Le mois dernier seulement, le Microsoft Threat Intelligence Center (MSTIC) et l’équipe de recherche Microsoft 365 Defender ont confirmé qu’ils avaient repéré des campagnes de phishing utilisant la technique AiTM afin d’ignorer le processus d’authentification avec MFA activé. Sur la base des données sur les menaces compilées par les chercheurs de Microsoft, au moins 10 000 organisations ont été ciblées par de telles attaques depuis septembre 2021. Microsoft affirme que le produit Microsoft 365 Defender « détecte les activités suspectes liées aux attaques de phishing AiTM et leurs activités de suivi ». Les activités mentionnées incluent les vols de cookies de session et leur utilisation pour se connecter à des comptes compromis.
L’analyse de sécurité de Microsoft a indiqué que les campagnes qu’elle a vues utilisaient un kit de phishing prêt à l’emploi connu sous le nom d’Evilginx2 pour l’infrastructure AiTM. Le rapport de Zscaler, cependant, suggère que cette dernière campagne utilise un « kit de phishing personnalisé basé sur un proxy capable de contourner l’authentification multifacteur ».
Microsoft affirme qu’il ne s’agit pas d’une vulnérabilité MFA, mais plutôt du vol de cookies de session qui sont ensuite utilisés pour accéder à une session authentifiée, et qui est authentifiée, quelles que soient les méthodes de connexion de l’utilisateur.
SHARPEXT lit les e-mails Gmail en silence sans déclencher les protections d’utilisation inhabituelle de Google
Rien n’alerte Google et l’utilisateur que quelqu’un s’est connecté à Gmail à partir d’un navigateur, d’un ordinateur ou d’un emplacement différent. Le contournement de cette protection est crucial, car cela signifie que les acteurs malveillants peuvent rester vraiment persistants, lisant tous les e-mails reçus et envoyés comme s’ils étaient eux-mêmes l’utilisateur.
Pour détecter et enquêter sur une attaque SHARPEXT, Volexity recommande d’activer et d’analyser la journalisation PowerShell ScriptBlock car PowerShell joue un rôle clé dans la configuration et l’installation du logiciel malveillant.
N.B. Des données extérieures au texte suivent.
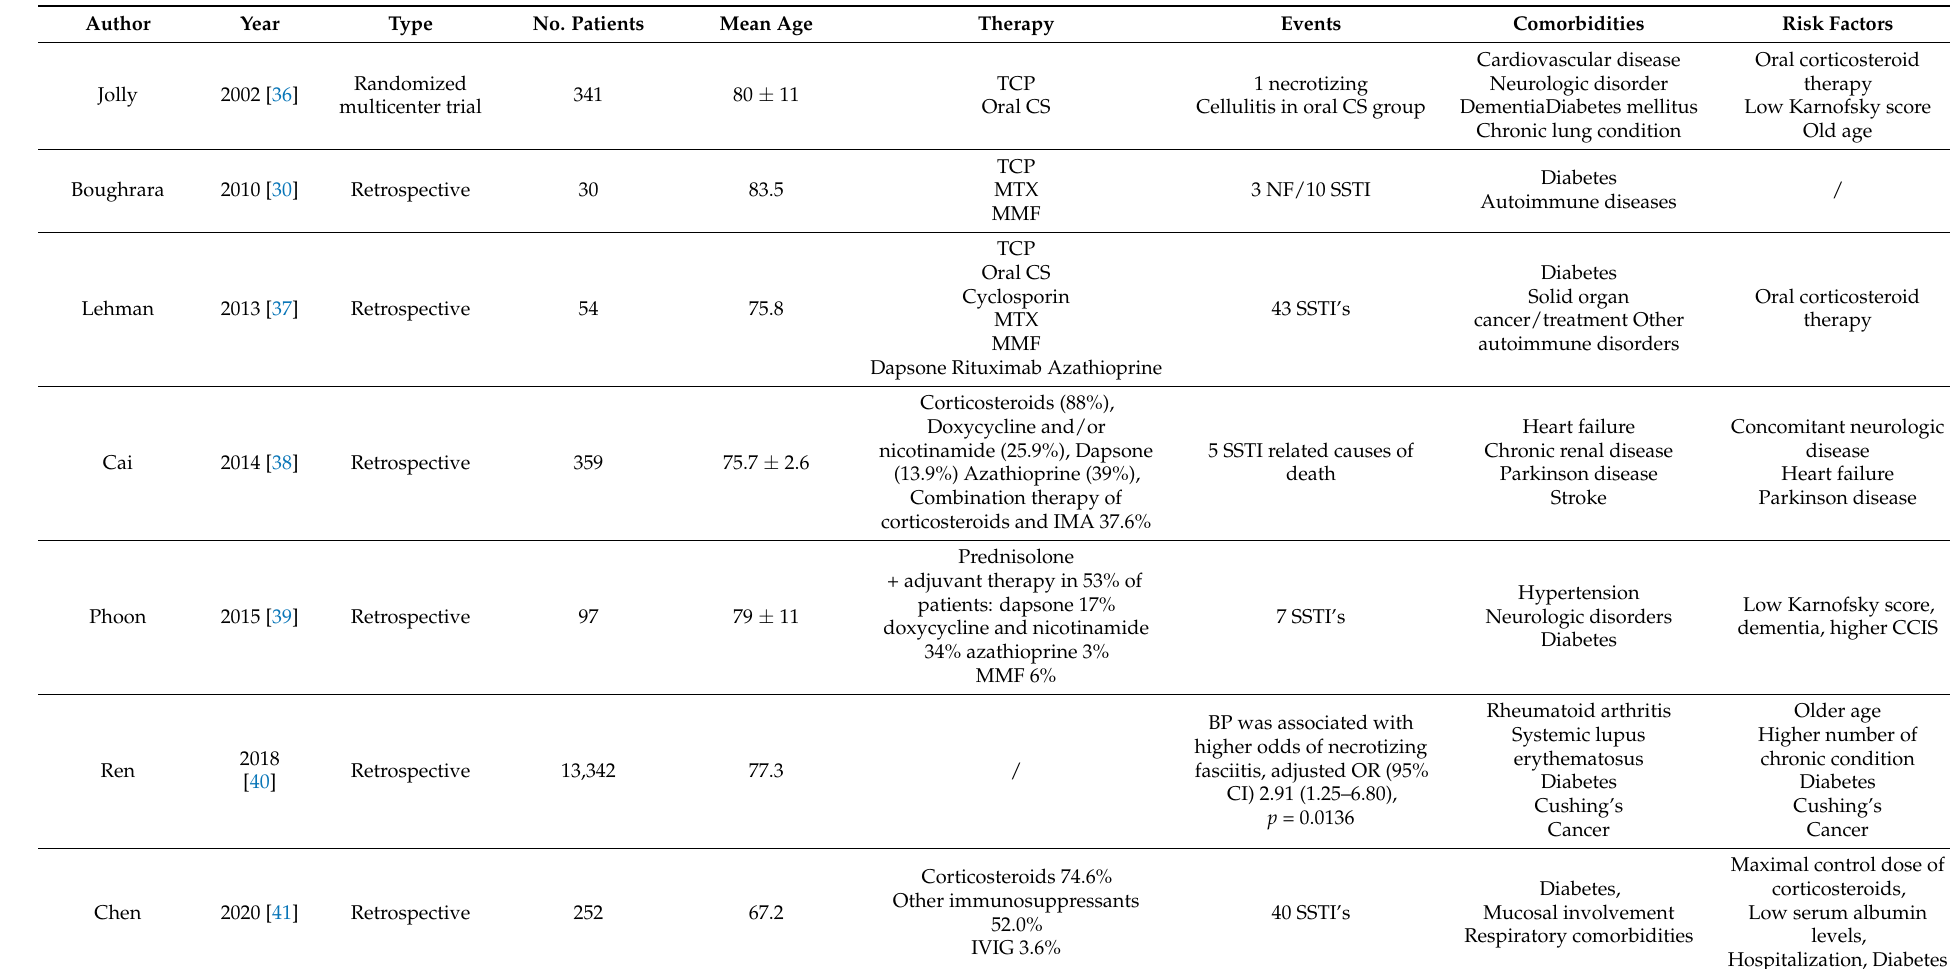
Table 2. A systematic review of all original articles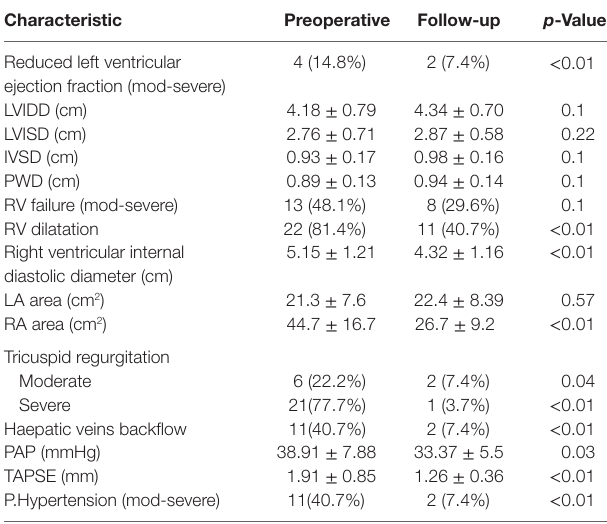
TaBle 5 | echocardiographic evaluations of patients with isolated tricuspid repair ( n = 27).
Examinez régulièrement les extensions installées, en particulier celles que vous ne reconnaissez pas ou qui ne sont pas disponibles sur le Chrome Web Store.
Cela dit, l’utilisateur moyen ne devrait pas trop s’inquiéter car les victimes de ce groupe seront spécifiquement ciblées. Bien sûr, si vous travaillez dans un domaine qui peut les intéresser, alors vous pourrez être dans leur collimateur.
La réaction de Google
Quoi qu’il en soit, un porte-parole de Google a rappelé que l’extension n’était pas hébergée sur les serveurs de Google et qu’elle avait été installée en tant que malware post-exploit suite à une attaque de phishing ou d’ingénierie sociale réussie.
les services anti-malware et l’utilisation de systèmes d’exploitation sécurisés tels que ChromeOS sont les meilleures pratiques pour empêcher cela et d’autres types d’attaques similaires
Le billet de blog fournit des images, des noms de fichiers et d’autres indicateurs que les personnes formées peuvent utiliser pour déterminer si elles ont été ciblées ou infectées par ce logiciel malveillant. La société a averti que la menace qu’elle représente a augmenté au fil du temps et ne devrait pas disparaître de si tôt.
« Lorsque Volexity a rencontré SHARPEXT pour la première fois, il semblait être un outil en début de développement contenant de nombreux bogues, une indication que l’outil était immature 7, a déclaré la société. « Les dernières mises à jour et la maintenance continue démontrent que l’attaquant atteint ses objectifs, trouvant de la valeur en continuant à l’affiner ».